Our macro- and micro-averaged F1 scores were on par with the best we
were able to produce using SVM LINEAR and SVM RBF, and were similar to
scores reported by the
SVM
author on his version of the
Reuters-21578 corpus [17]. Our LR implementation
computed these results in less than one-third the time of linear SVM
with
SVM
. This encourages us to believe that the results
presented in this chapter reasonably represent the relative
performance of SVMs and LR.
It is reasonable to ask why we are concerned with fast, autonomous classifiers for use in science and business. Since the underlying research that produces large datasets is often time-consuming, what does it matter if the classifier finishes in one minute or one day? There are several answers to this question. The first is that the size of datasets is likely to grow faster than we imagine. Existing datasets often have attributes which are in some way chosen by humans, and are limited by the number of sensors on the assembly line, or the manner in which a molecule is simplified using binary features. Adding new sensors, or binary molecule descriptors, is often cheap and easy. It increases the power of the classifying model, but due care must be taken to avoid overfitting. Adding more data records is expensive when humans are running the experiments, but roboticization is decreasing those costs. We expect that both the number of attributes and the number of records will increase rapidly as adequate analysis tools become available.
When datasets are large enough that the tools available take a nontrivial amount of time to run, it might be expensive to search for a good set of algorithm parameters. For this reason we endeavor to build self-tuning algorithms, for instance with proper scaling for cgeps and cgdeveps.
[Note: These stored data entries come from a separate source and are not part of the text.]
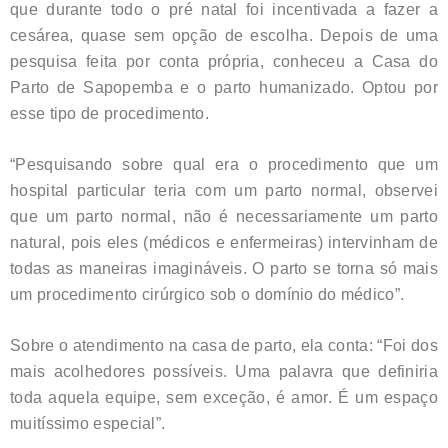
que durante todo o pré natal foi incentivada a fazer a
cesárea, quase sem opção de escolha. Depois de uma
pesquisa feita por conta própria, conheceu a Casa do
Parto de Sapopemba e o parto humanizado. Optou por
esse tipo de procedimento.
“Pesquisando sobre qual era o procedimento que um
hospital particular teria com um parto normal, observei
que um parto normal, não é necessariamente um parto
natural, pois eles (médicos e enfermeiras) intervinham de
todas as maneiras imagináveis. O parto se torna só mais
um procedimento cirúrgico sob o domínio do médico”.
Sobre o atendimento na casa de parto, ela conta: “Foi dos
mais acolhedores possíveis. Uma palavra que definiria
toda aquela equipe, sem exceção, é amor. É um espaço
muitíssimo especial”.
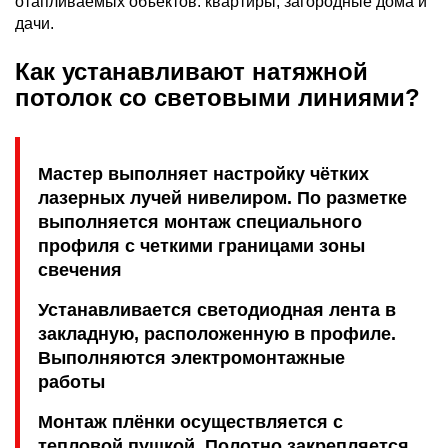
отапливаемых объектов: квартиры, загородные дома и
дачи.
Как устанавливают натяжной
потолок со световыми линиями?
Мастер выполняет настройку чётких
лазерных лучей нивелиром. По разметке
выполняется монтаж специального
профиля с четкими границами зоны
свечения
Устанавливается светодиодная лента в
закладную, расположенную в профиле.
Выполняются электромонтажные
работы
Монтаж плёнки осуществляется с
тепловой пушкой. Полотно закрепляется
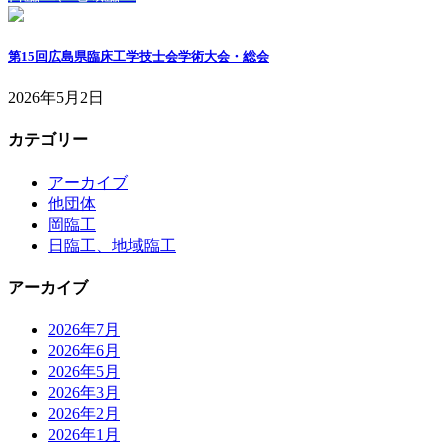
第15回広島県臨床工学技士会学術大会・総会
2026年5月2日
カテゴリー
アーカイブ
他団体
岡臨工
日臨工、地域臨工
アーカイブ
2026年7月
2026年6月
2026年5月
2026年3月
2026年2月
2026年1月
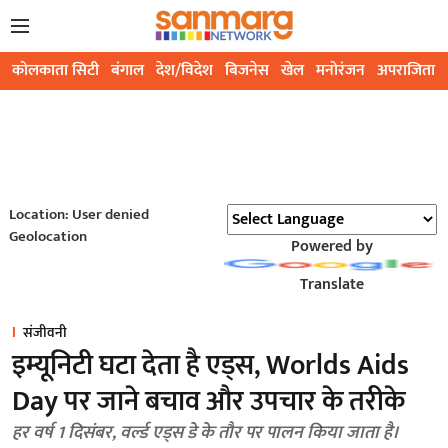
कोलकाता सिटी
बंगाल
देश/विदेश
बिजनेस
खेल
मनोरंजन
अपराजिता
Location: User denied
Geolocation
Powered by
Translate
संजीवनी
इम्यूनिटी घटा देता है एड्स, Worlds Aids
Day पर जाने बचाव और उपचार के तरीके
हर वर्ष 1 दिसंबर, वर्ल्ड एड्स डे के तौर पर पालन किया जाता है।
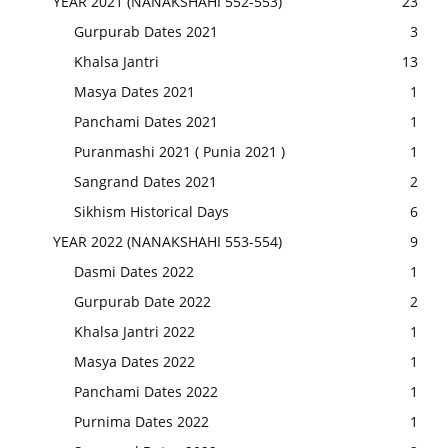
YEAR 2021 (NANAKSHAHI 552-553)
23
Gurpurab Dates 2021
3
Khalsa Jantri
13
Masya Dates 2021
1
Panchami Dates 2021
1
Puranmashi 2021 ( Punia 2021 )
1
Sangrand Dates 2021
2
Sikhism Historical Days
6
YEAR 2022 (NANAKSHAHI 553-554)
9
Dasmi Dates 2022
1
Gurpurab Date 2022
2
Khalsa Jantri 2022
1
Masya Dates 2022
1
Panchami Dates 2022
1
Purnima Dates 2022
1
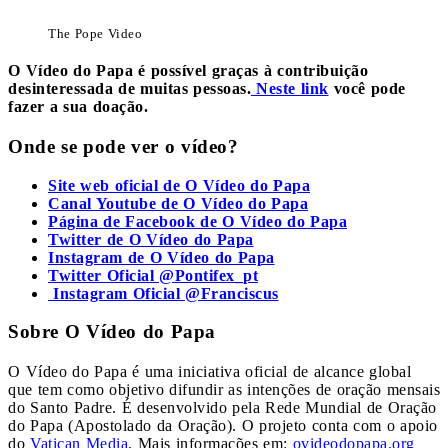
The Pope Video
O Vídeo do Papa é possível graças à contribuição
desinteressada de muitas pessoas.
Neste link
você pode
fazer a sua doação.
Onde se pode ver o vídeo?
Site web oficial de O Vídeo do Papa
Canal Youtube de O Vídeo do Papa
Página de Facebook de O Vídeo do Papa
Twitter de O Vídeo do Papa
Instagram de O Vídeo do Papa
Twitter Oficial @Pontifex_pt
Instagram Oficial @Franciscus
Sobre O Vídeo do Papa
O Vídeo do Papa é uma iniciativa oficial de alcance global
que tem como objetivo difundir as intenções de oração mensais
do Santo Padre. É desenvolvido pela Rede Mundial de Oração
do Papa (Apostolado da Oração). O projeto conta com o apoio
do
Vatican Media
. Mais informações em:
ovideodopapa.org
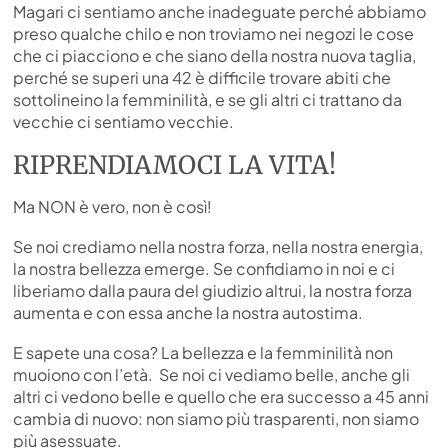
Magari ci sentiamo anche inadeguate perché abbiamo
preso qualche chilo e non troviamo nei negozi le cose
che ci piacciono e che siano della nostra nuova taglia,
perché se superi una 42 è difficile trovare abiti che
sottolineino la femminilità, e se gli altri ci trattano da
vecchie ci sentiamo vecchie.
RIPRENDIAMOCI LA VITA!
Ma NON è vero, non è così!
Se noi crediamo nella nostra forza, nella nostra energia,
la nostra bellezza emerge. Se confidiamo in noi e ci
liberiamo dalla paura del giudizio altrui, la nostra forza
aumenta e con essa anche la nostra autostima.
E sapete una cosa? La bellezza e la femminilità non
muoiono con l’età. Se noi ci vediamo belle, anche gli
altri ci vedono belle e quello che era successo a 45 anni
cambia di nuovo: non siamo più trasparenti, non siamo
più asessuate.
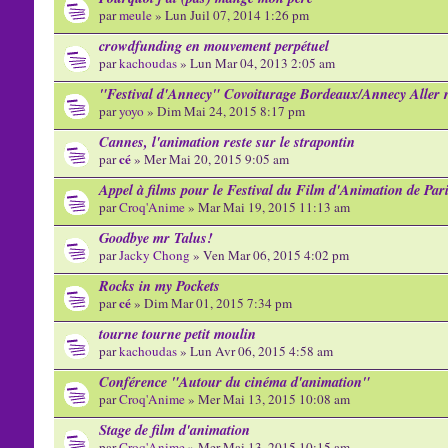
par
meule
» Lun Juil 07, 2014 1:26 pm
crowdfunding en mouvement perpétuel
par
kachoudas
» Lun Mar 04, 2013 2:05 am
"Festival d'Annecy" Covoiturage Bordeaux/Annecy Aller 
par
yoyo
» Dim Mai 24, 2015 8:17 pm
Cannes, l'animation reste sur le strapontin
cé
par
» Mer Mai 20, 2015 9:05 am
Appel à films pour le Festival du Film d'Animation de Par
par
Croq'Anime
» Mar Mai 19, 2015 11:13 am
Goodbye mr Talus!
par
Jacky Chong
» Ven Mar 06, 2015 4:02 pm
Rocks in my Pockets
cé
par
» Dim Mar 01, 2015 7:34 pm
tourne tourne petit moulin
par
kachoudas
» Lun Avr 06, 2015 4:58 am
Conférence "Autour du cinéma d'animation"
par
Croq'Anime
» Mer Mai 13, 2015 10:08 am
Stage de film d'animation
par
Croq'Anime
» Mer Mai 13, 2015 10:15 am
The use of validation sets, mentioned in Chapter 10 below, may prove even more adaptive when sufficient data is available. Of course, when the algorithm is sufficiently fast we can run cross-validations with many choices of parameters in a reasonable amount of time. Though not addressed here, this should allow brute-force tuning systems.
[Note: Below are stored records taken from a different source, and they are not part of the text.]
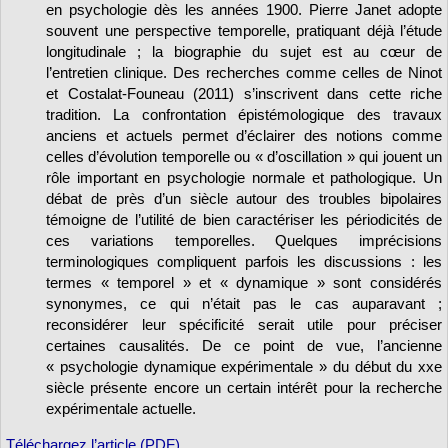
en psychologie dès les années 1900. Pierre Janet adopte
souvent une perspective temporelle, pratiquant déjà l’étude
longitudinale ; la biographie du sujet est au cœur de
l’entretien clinique. Des recherches comme celles de Ninot
et Costalat-Founeau (2011) s’inscrivent dans cette riche
tradition. La confrontation épistémologique des travaux
anciens et actuels permet d’éclairer des notions comme
celles d’évolution temporelle ou « d’oscillation » qui jouent un
rôle important en psychologie normale et pathologique. Un
débat de près d’un siècle autour des troubles bipolaires
témoigne de l’utilité de bien caractériser les périodicités de
ces variations temporelles. Quelques imprécisions
terminologiques compliquent parfois les discussions : les
termes « temporel » et « dynamique » sont considérés
synonymes, ce qui n’était pas le cas auparavant ;
reconsidérer leur spécificité serait utile pour préciser
certaines causalités. De ce point de vue, l’ancienne
« psychologie dynamique expérimentale » du début du xxe
siècle présente encore un certain intérêt pour la recherche
expérimentale actuelle.
Téléchargez l’article (PDF)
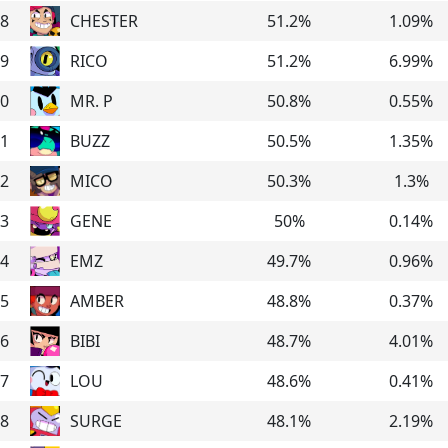
8
CHESTER
51.2
%
1.09
%
9
RICO
51.2
%
6.99
%
0
MR. P
50.8
%
0.55
%
1
BUZZ
50.5
%
1.35
%
2
MICO
50.3
%
1.3
%
3
GENE
50
%
0.14
%
4
EMZ
49.7
%
0.96
%
5
AMBER
48.8
%
0.37
%
6
BIBI
48.7
%
4.01
%
7
LOU
48.6
%
0.41
%
8
SURGE
48.1
%
2.19
%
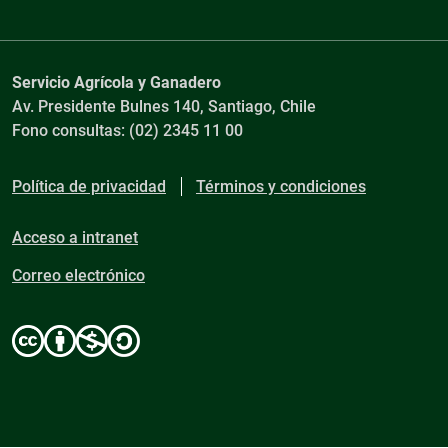
Servicio Agrícola y Ganadero
Av. Presidente Bulnes 140, Santiago, Chile
Fono consultas: (02) 2345 11 00
Política de privacidad
Términos y condiciones
Acceso a intranet
Correo electrónico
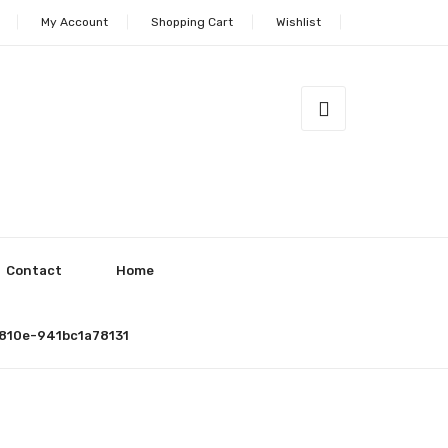
My Account
Shopping Cart
Wishlist
Contact
Home
810e-941bc1a78131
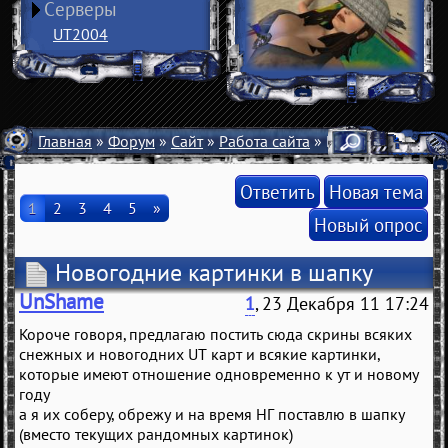
Серверы
UT2004
Главная
»
Форум
»
Сайт
»
Работа сайта
» Новогодние карт
Ответить
Новая тема
1
2
3
4
5
»
Новый опрос
Новогодние картинки в шапку
UnShame
1
, 23 Декабря 11 17:24
Короче говоря, предлагаю постить сюда скрины всяких
снежных и новогодних UT карт и всякие картинки,
которые имеют отношение одновременно к ут и новому
году
а я их соберу, обрежу и на время НГ поставлю в шапку
(вместо текущих рандомных картинок)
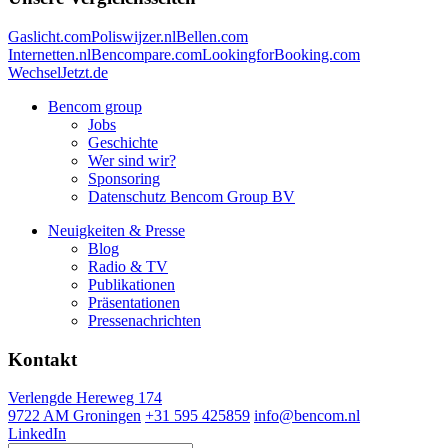
Gaslicht.com
Poliswijzer.nl
Bellen.com
Internetten.nl
Bencompare.com
LookingforBooking.com
WechselJetzt.de
Bencom group
Jobs
Geschichte
Wer sind wir?
Sponsoring
Datenschutz Bencom Group BV
Neuigkeiten & Presse
Blog
Radio & TV
Publikationen
Präsentationen
Pressenachrichten
Kontakt
Verlengde Hereweg 174
9722 AM Groningen
+31 595 425859
info@bencom.nl
LinkedIn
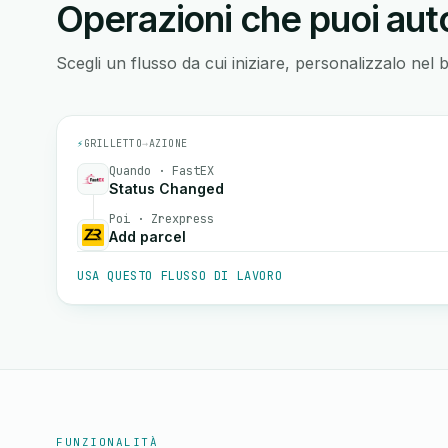
Operazioni che puoi auto
Scegli un flusso da cui iniziare, personalizzalo nel 
⚡
GRILLETTO
→
AZIONE
Quando · FastEX
Status Changed
Poi · Zrexpress
Add parcel
USA QUESTO FLUSSO DI LAVORO
FUNZIONALITÀ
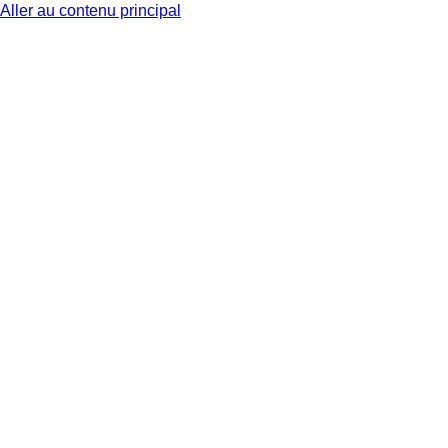
Aller au contenu principal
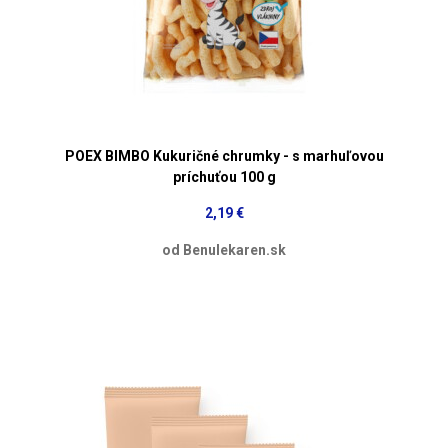
POEX BIMBO Kukuričné chrumky - s marhuľovou
príchuťou 100 g
2,19 €
od Benulekaren.sk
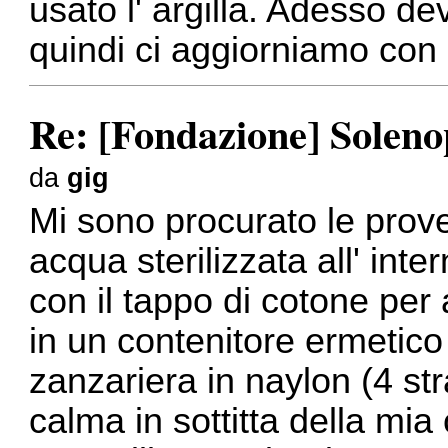
usato l' argilla. Adesso d
quindi ci aggiorniamo co
Re: [Fondazione] Solenop
da
gig
Mi sono procurato le provet
acqua sterilizzata all' int
con il tappo di cotone per
in un contenitore ermetico 
zanzariera in naylon (4 stra
calma in sottitta della mi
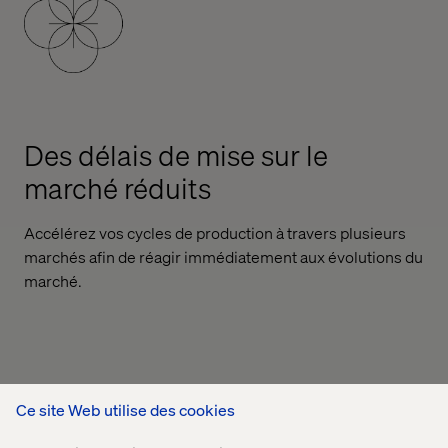
Des délais de mise sur le
marché réduits
Accélérez vos cycles de production à travers plusieurs
marchés afin de réagir immédiatement aux évolutions du
marché.
Ce site Web utilise des cookies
For those not interested in cross-validations, tuning, and large
datasets, speed may still be of interest. Finding a good subset of
attributes, as required for traditional interpretation of LR, can
require a search over many possible models. Various exact and
approximate approaches to pruning this model space have been created
to reduce the amount of time required. With a fast version of LR,
approximations can be improved and exact methods become more
palatable.
Many large datasets can be represented with significantly fewer attributes than they possess. For instance, KNN performs nearly as well on the PCA-compressed datasets ds1.100pca as LR performs on original ds1. Why should we work on high-dimensional problems when many can be transformed to low-dimensional problems? Transformations such as PCA are not free. For instance, PCA requires at least a partial singular value decomposition, which is itself tricky to implement correctly and efficiently [44]. Once the problem is transformed into only a few dimensions, it is likely that nonlinear classification boundaries will be required for optimal performance. Algorithms capable of reliably finding nonlinear boundaries, such as KNN and SVM RBF, often require more computation than linear classifiers. Recall from Tables 6.1 and 6.2 that LR with cgdeveps ran faster on ds1 than KNN or SVM RBF ran on ds1.100pca. Finally, the extra step required to project the raw dataset onto a small basis requires additional time and attention from the user. We conclude that using fast algorithms on the raw dataset is preferable to using dimensionality reduction techniques such as PCA.